- **To be done**: Reproduce without alteration the part of the listing below that opens with the line containing "family: Tineidae" and continues through the end of the listing, including both the first and last lines.

- **Data to use**:
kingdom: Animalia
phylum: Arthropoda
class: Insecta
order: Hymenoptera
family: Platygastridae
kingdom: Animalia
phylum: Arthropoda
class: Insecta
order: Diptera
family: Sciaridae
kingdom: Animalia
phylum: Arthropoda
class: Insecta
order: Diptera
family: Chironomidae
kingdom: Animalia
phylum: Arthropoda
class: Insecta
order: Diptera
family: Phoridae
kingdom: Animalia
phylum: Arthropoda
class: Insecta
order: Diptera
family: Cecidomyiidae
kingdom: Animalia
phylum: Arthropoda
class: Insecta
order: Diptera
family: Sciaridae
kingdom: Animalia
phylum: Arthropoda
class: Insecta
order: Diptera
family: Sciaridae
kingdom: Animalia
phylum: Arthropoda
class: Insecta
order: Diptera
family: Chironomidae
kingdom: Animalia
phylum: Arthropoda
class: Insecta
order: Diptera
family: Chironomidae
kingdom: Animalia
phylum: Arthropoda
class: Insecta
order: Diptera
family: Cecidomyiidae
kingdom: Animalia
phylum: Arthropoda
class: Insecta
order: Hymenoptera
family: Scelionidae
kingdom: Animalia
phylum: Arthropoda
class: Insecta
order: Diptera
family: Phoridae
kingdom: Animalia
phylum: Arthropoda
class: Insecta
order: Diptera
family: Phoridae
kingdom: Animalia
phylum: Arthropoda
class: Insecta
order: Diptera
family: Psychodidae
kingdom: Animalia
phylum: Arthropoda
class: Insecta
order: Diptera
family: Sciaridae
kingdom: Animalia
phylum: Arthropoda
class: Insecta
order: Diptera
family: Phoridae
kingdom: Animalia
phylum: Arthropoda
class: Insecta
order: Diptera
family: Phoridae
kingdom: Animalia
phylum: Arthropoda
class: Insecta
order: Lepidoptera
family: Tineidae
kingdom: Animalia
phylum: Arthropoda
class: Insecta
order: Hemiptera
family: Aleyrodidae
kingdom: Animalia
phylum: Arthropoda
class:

- **The response**:
family: Tineidae
kingdom: Animalia
phylum: Arthropoda
class: Insecta
order: Hemiptera
family: Aleyrodidae
kingdom: Animalia
phylum: Arthropoda
class:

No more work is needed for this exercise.